7.Dogmática jurídica: revisão crítica

Fundamental, pois, nos primeiros passos de revisão crítica do direito – e de sua dogmática – é a conscientização do processo real de "descoberta" das premissas, ainda mais que as centenas de teorias constantes do cardápio, além de incompatíveis entre si, são utilizadas, não raro, por descuido ou incompreensão de seu alcance, ou então propositadamente, a título de ficção. Apesar das aparências, elas não sustentam em absoluto o direito, traduzindo no máximo simples apoio retórico de que se necessita socialmente para a justificação da conduta. A sociedade, como os indivíduos, parece acalentar aos poucos necessidades psicológicas de imprevisíveis resultados. Questão de sobrevivência. O neurótico jamais sobreviveria, enquanto neurótico, sem os variados mecanismos de defesa que recompõem a seu modo o equilíbrio homeostático da natureza humana.

Esse equilíbrio homeostático, apanágio igualmente do homem normal, pode ser obtido de outra forma, na tarefa de percepção do objeto e limites da dogmática jurídica.

Dogmática jurídica é metalinguagem do direito, é jurisgrafia, é jurilogia, cumprindo-lhe reter em suas técnicas descritivas, explicativas e prospectivas, o sumo ou essência dos fatos em suas recíprocas influências, em suas metamorfoses.

Compreende-se, com efeito, o desvalor dos discursos "ontológicos": invocados para apoio retórico, subvertem o potencial crítico dos juristas se estes acreditam efetivamente em seu caráter científico, quando se sabe e se comprova, sem dificuldades, que a essência do jurídico é preconstituída pela vontade, ação e liberdade humanas. Leis e teorias não passam de instrumentos ocasionais e descartáveis na composição de uma realidade subjacente de cunho dinâmico, e que todavia os reclama, qual processo de racionalização revitalizante.

Só o futuro dirá se os juristas estão dispostos a manter as aparências, sinal de comodismo e de má-fé, ou de romper, por instantes, um equilíbrio homeostático em débito com a verdade e em descompasso com a via alternativa da libertação.

Como quer que seja, continuemos em busca de uma verdade mais sólida, mais consistente. A reconstrução dogmática pressupõe a consciência de uma construção prévia, intercalada ou concomitante: a construção social do direito.

*****

> **Tarefa proposta**: Prossiga o texto sobre a dogmática jurídica a partir da última frase apresentada.

*****

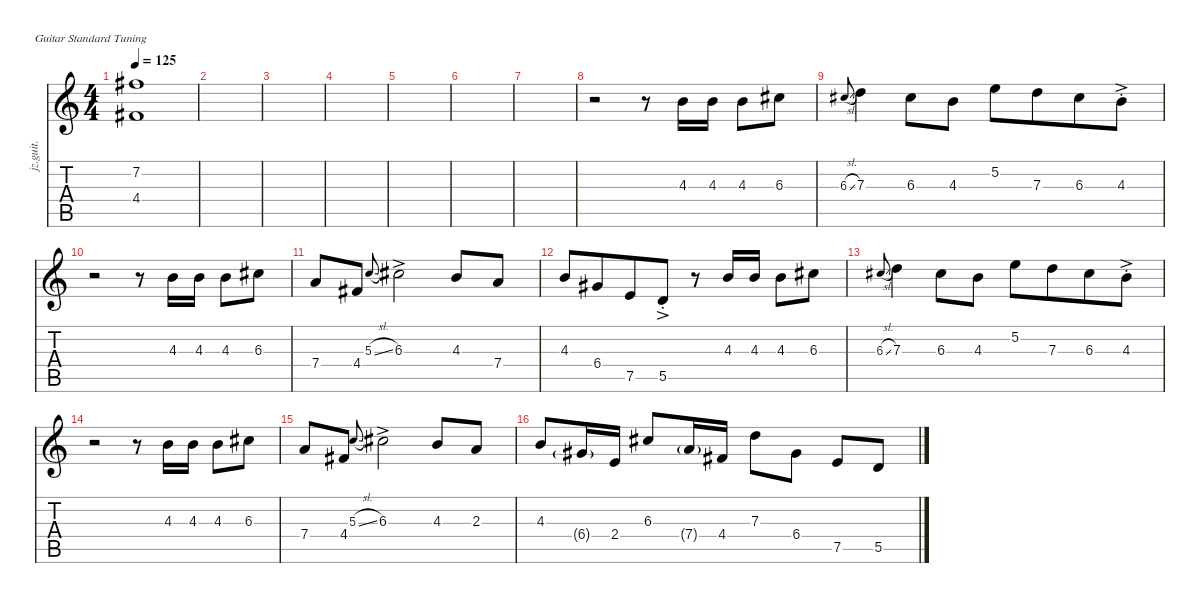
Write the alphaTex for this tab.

\defaultSystemsLayout 4
\hideDynamics
\bracketExtendMode nobrackets
\otherSystemsTrackNameOrientation horizontal
\track ("Jazz Guitar" "jz.guit.") {instrument electricguitarjazz}
\staff {score tabs}
\tuning (E4 B3 G3 D3 A2 E2)
\ts (4 4)
\tempo 125
\clef g2
\ks c
(7.2{acc #} 4.4{acc #}).1{dy mf beam Down} |
|
|
|
|
|
|
r.2{beam Down} r.8{beam Down} 4.3.16{beam Up} 4.3.16{beam Up} 4.3.8{beam Down} 6.3{acc #}.8{beam Down} |
6.3{sl acc #}.8{gr onbeat beam Up} 7.3.4{beam Down} 6.3{acc #}.8{beam Down} 4.3.8{beam Down} 5.2.8{beam Down beam merge} 7.3.8{beam Down beam merge} 6.3{acc #}.8{beam Down beam merge} 4.3{ac st}.8{beam Down} |
r.2{beam Down} r.8{beam Down} 4.3.16{beam Up} 4.3.16{beam Up} 4.3.8{beam Down} 6.3{acc #}.8{beam Down} |
7.4.8{beam Up} 4.4{acc #}.8{beam Up} 5.3{sl}.8{gr onbeat beam Up} 6.3{ac acc #}.2{beam Down} 4.3.8{beam Up} 7.4.8{beam Up} |
4.3.8{beam Up beam merge} 6.4{acc #}.8{beam Up beam merge} 7.5.8{beam Up beam merge} 5.5{ac st}.8{beam Up} r.8{beam Up} 4.3.16{beam Up} 4.3.16{beam Up} 4.3.8{beam Down} 6.3{acc #}.8{beam Down} |
6.3{sl acc #}.8{gr onbeat beam Up} 7.3.4{beam Down} 6.3{acc #}.8{beam Down} 4.3.8{beam Down} 5.2.8{beam Down beam merge} 7.3.8{beam Down beam merge} 6.3{acc #}.8{beam Down beam merge} 4.3{ac st}.8{beam Down} |
r.2{beam Down} r.8{beam Down} 4.3.16{beam Up} 4.3.16{beam Up} 4.3.8{beam Down} 6.3{acc #}.8{beam Down} |
7.4.8{beam Up} 4.4{acc #}.8{beam Up} 5.3{sl}.8{gr onbeat beam Up} 6.3{ac acc #}.2{beam Down} 4.3.8{beam Up} 2.3.8{beam Up} |
4.3.8{beam Up} 6.4{g acc #}.16{beam Up} 2.4.16{beam Up} 6.3{acc #}.8{beam Up} 7.4{g}.16{beam Up} 4.4{acc #}.16{beam Up} 7.3.8{beam Down} 6.4{acc #}.8{beam Down} 7.5.8{beam Up} 5.5.8{beam Up}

*****

> **Resposta esperada**:
8. Construção social do direito

Refiro-me ao fato humano circunstancial intrinsecamente normativo. São os homens, em suas relações de convivência, que forjam o sinete de uma juridicidade submetida, em última instância, ao desenrolar dos acontecimentos. O que "deve ser" (normatividade) se funde no próprio "ser" (efetividade). Ao vitorioso, o direito. Portanto, metodologicamente, é preciso aguardar a eclosão do fato ou de sua virtual emergência, em termos de inevitabilidade histórica, para se afirmar de sua juridicidade.

Forneço um exemplo, bastante didático. D. Pedro II, no Brasil, mesmo após o 15 de Novembro de 1889, tinha a seu favor todo um arcabouço jurídico-normativo. Realisticamente, porém, acabou cedendo, segundo suas próprias palavras, ao "império das circunstâncias". Esse "império das circunstâncias", em letras minúsculas, acabou prevalecendo sobre a Constituição do Império...

E outras Constituições tivemos, com ou sem legitimidade popular, mas que alicerçaram, a seu modo, direta ou indiretamente, o direito imposto pelo poder do mais forte.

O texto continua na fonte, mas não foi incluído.